Borozdín estaba sentado de espaldas a Nastia, de modo que ésta tuvo que escrutar las caras de Korotkov y Gordéyev para cerciorarse de que el golpe asestado había dado en la diana. Al ver las gotas de sudor perlar las sienes y la calva del Buñuelo, comprendió que Borozdín había «roto aguas». Ahora podía marcharse. No convenía forzar a un doctor en ciencias, a un catedrático, obligándole a reconocer su derrota delante de una mujer, esto podía repercutir desfavorablemente en el desarrollo posterior de las relaciones con el inculpado. No había que despojarle del sentido de la dignidad propia, pues entonces jamás conseguirían establecer con él un diálogo y lo único que cabría esperar sería la obediencia esclava de un perro apaleado.
Regresó a su despacho y miró el reloj. Eran casi las diez y media. Para la llegada de Vadim Boitsov faltaban treinta y cinco minutos todavía.
Vadim salió de la cabina telefónica y miró a su alrededor. Luba estaba a unos veinte metros de él y estudiaba con curiosidad un cartel que anunciaba el repertorio de los teatros de la ciudad.
– ¿Te gusta el teatro? -preguntó acercándose a ella y abrazándola.
– Sí -asintió la joven-. Sobre todo las obras que hablan del amor. ¿De qué te ríes? Entiéndelo, Vadim, el teatro es un género mejor adaptado que ningún otro para contar las historias de amor. En el cine se puede mostrar un erotismo subido de tono e incluso la pornografía porque el actor se encuentra tan lejos del espectador que ni por un momento siente vergüenza. Ya no digo nada de la literatura, allí los personajes son de papel. En cambio, en el teatro, el actor está aquí mismo, los espectadores sentados en la primera fila pueden tocarle con la mano, pueden sentir en sus caras su aliento. Esta situación no es muy propicia para el erotismo, ¿no te parece? Por eso el género teatral no tiene más remedio que hablar del amor de una forma completamente diferente. Y lo que me interesa siempre es ver cómo van a hacerlo esta vez, qué van a inventar de nuevo en esta obra.

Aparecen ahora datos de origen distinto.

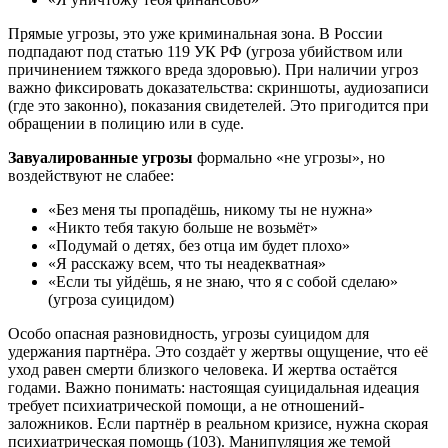
Прямые угрозы, это уже криминальная зона. В России
подпадают под статью 119 УК РФ (угроза убийством или
причинением тяжкого вреда здоровью). При наличии угроз
важно фиксировать доказательства: скриншоты, аудиозаписи
(где это законно), показания свидетелей. Это пригодится при
обращении в полицию или в суде.
Завуалированные угрозы
формально «не угрозы», но
воздействуют не слабее:
«Без меня ты пропадёшь, никому ты не нужна»
«Никто тебя такую больше не возьмёт»
«Подумай о детях, без отца им будет плохо»
«Я расскажу всем, что ты неадекватная»
«Если ты уйдёшь, я не знаю, что я с собой сделаю»
(угроза суицидом)
Особо опасная разновидность, угрозы суицидом для
удержания партнёра. Это создаёт у жертвы ощущение, что её
уход равен смерти близкого человека. И жертва остаётся
годами. Важно понимать: настоящая суицидальная идеация
требует психиатрической помощи, а не отношений-
заложников. Если партнёр в реальном кризисе, нужна скорая
психиатрическая помощь (103). Манипуляция же темой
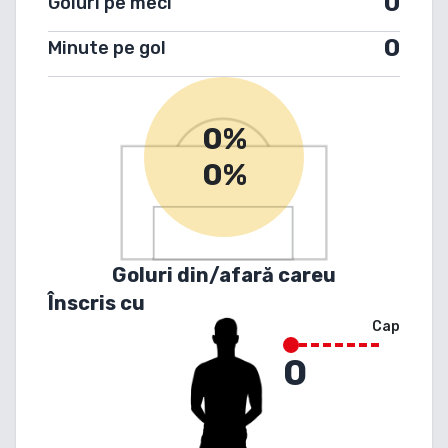
0
Goluri pe meci
0
Minute pe gol
0%
0%
Goluri din/afară careu
Înscris cu
Cap
0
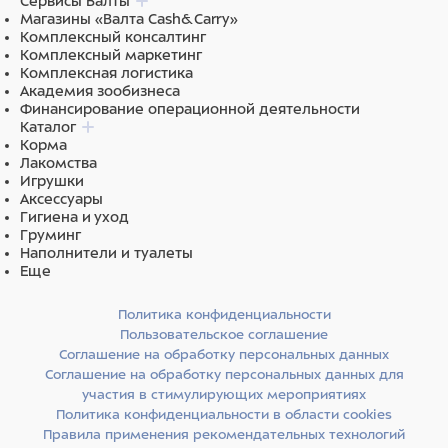
Сервисы Валты
Магазины «Валта Cash&Carry»
Комплексный консалтинг
Комплексный маркетинг
Комплексная логистика
Академия зообизнеса
Финансирование операционной деятельности
Каталог
Корма
Лакомства
Игрушки
Аксессуары
Гигиена и уход
Груминг
Наполнители и туалеты
Еще
Политика конфиденциальности
Пользовательское соглашение
Соглашение на обработку персональных данных
Соглашение на обработку персональных данных для
участия в стимулирующих мероприятиях
Политика конфиденциальности в области cookies
Правила применения рекомендательных технологий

– Luba, cariño, tengo que marcharme. Déjame que te acompañe hasta tu casa y luego iré a ocuparme de mis asuntos. Mañana por la mañana te llamaré. O me llamarás tú, me darás una alegría. Apunta mi teléfono.
La joven no le puso objeciones, creyendo, al parecer, que era una cosa perfectamente normal que para el primer día era suficiente con un par de horas de paseo y abrazos.

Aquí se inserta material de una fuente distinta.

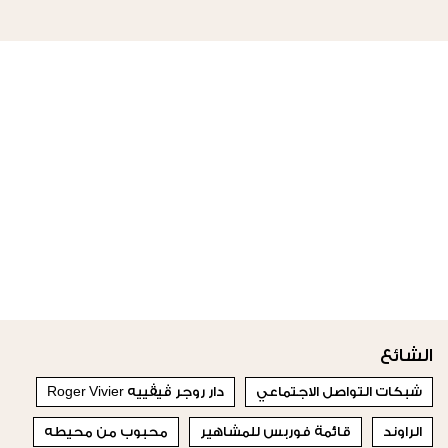
الشائع
شبكات التواصل الاجتماعي
دار روجر ڤيڤييه Roger Vivier
الراوند
قائمة فوربس للمشاهير
محبوب من محيطه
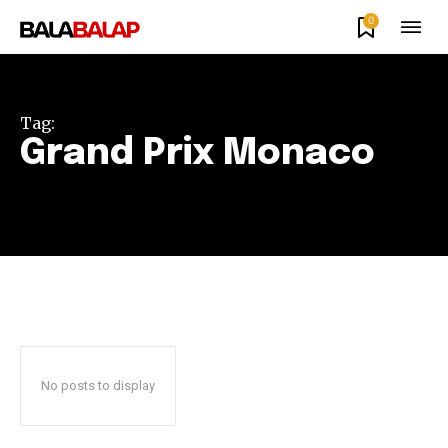
0
Tag:
Grand Prix Monaco
No posts to display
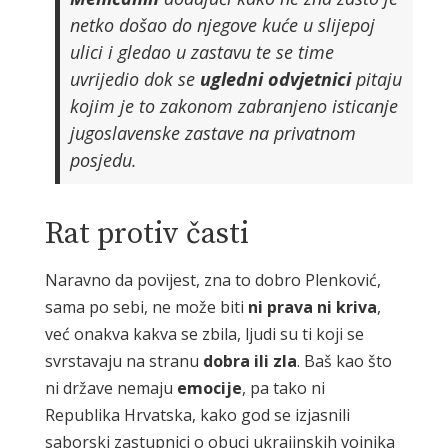
netko došao do njegove kuće u slijepoj
ulici i gledao u zastavu te se time
uvrijedio dok se
ugledni odvjetnici
pitaju
kojim je to zakonom zabranjeno isticanje
jugoslavenske zastave na privatnom
posjedu.
Rat protiv časti
Naravno da povijest, zna to dobro Plenković,
sama po sebi, ne može biti
ni prava ni kriva
,
već onakva kakva se zbila, ljudi su ti koji se
svrstavaju na stranu
dobra ili zla
. Baš kao što
ni države nemaju
emocije
, pa tako ni
Republika Hrvatska, kako god se izjasnili
saborski zastupnici o obuci ukrajinskih vojnika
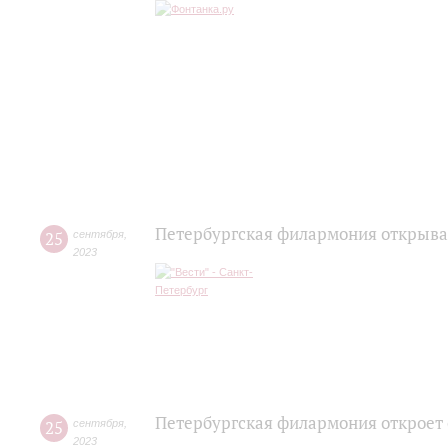
Петербургская филармония открыва
25
сентября
,
2023
Петербургская филармония откроет
25
сентября
,
2023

Doblaron la esquina y volvieron a encontrarse delante del jardincillo. Vadim no tuvo tiempo de reaccionar cuando les salió al encuentro un grupo nutrido de jóvenes animados por unos sentimientos notoriamente belicosos.
– Apártate.
Eso fue todo lo que llegó a decirle a Luba, mientras introducía la mano debajo de la solapa de la chaqueta donde llevaba, colgada de unas correas, la pistola. Pero no llegó a desenfundarla: dos fortachones, que se le habían acercado por detrás, le sujetaron los brazos con firmeza.

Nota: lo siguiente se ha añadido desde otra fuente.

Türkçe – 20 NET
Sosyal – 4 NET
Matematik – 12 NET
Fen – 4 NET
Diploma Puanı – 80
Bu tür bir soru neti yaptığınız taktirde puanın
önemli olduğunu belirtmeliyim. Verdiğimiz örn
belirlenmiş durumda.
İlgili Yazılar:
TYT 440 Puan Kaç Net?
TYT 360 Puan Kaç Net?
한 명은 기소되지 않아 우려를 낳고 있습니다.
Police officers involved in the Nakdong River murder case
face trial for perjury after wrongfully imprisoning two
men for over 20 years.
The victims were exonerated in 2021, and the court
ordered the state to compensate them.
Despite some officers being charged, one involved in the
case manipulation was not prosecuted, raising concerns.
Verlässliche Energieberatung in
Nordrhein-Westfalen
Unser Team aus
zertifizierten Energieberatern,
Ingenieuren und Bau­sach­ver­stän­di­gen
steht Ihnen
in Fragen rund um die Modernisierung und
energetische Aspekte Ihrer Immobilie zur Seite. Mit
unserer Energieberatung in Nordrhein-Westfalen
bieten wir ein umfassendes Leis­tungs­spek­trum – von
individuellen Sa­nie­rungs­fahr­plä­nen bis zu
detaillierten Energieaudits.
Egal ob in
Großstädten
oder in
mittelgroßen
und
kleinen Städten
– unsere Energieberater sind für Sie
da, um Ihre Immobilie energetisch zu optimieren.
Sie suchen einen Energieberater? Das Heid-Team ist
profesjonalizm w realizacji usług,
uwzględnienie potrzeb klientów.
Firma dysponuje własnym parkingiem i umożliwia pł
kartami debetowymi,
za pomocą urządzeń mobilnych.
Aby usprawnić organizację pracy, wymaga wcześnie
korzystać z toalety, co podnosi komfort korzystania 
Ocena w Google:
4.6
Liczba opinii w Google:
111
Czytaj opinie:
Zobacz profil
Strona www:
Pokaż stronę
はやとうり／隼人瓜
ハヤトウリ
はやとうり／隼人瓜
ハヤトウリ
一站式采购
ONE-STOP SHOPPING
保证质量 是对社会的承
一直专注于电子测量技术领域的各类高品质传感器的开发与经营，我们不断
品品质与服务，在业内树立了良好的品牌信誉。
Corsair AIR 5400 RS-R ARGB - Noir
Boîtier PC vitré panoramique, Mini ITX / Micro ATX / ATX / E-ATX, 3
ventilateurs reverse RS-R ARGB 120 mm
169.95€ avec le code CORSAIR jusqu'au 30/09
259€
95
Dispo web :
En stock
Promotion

– Así que te gusta sacar a pasear a nuestras chicas -ronqueó en tono amenazador el hombretón al que ya conocía, el antiguo compañero de colegio de Luba.
– Zhora, déjale en paz -gritó Luba-. Vergüenza debería darte. ¡Suéltale!
– Calla, zorrita, nadie te ha preguntado tu opinión. Ahora le arrancaré los huevos a tu noviete, lo mismo que si deshojara una margarita, y luego te daré permiso para que hables -dijo prorrumpiendo en escalofriantes carcajadas.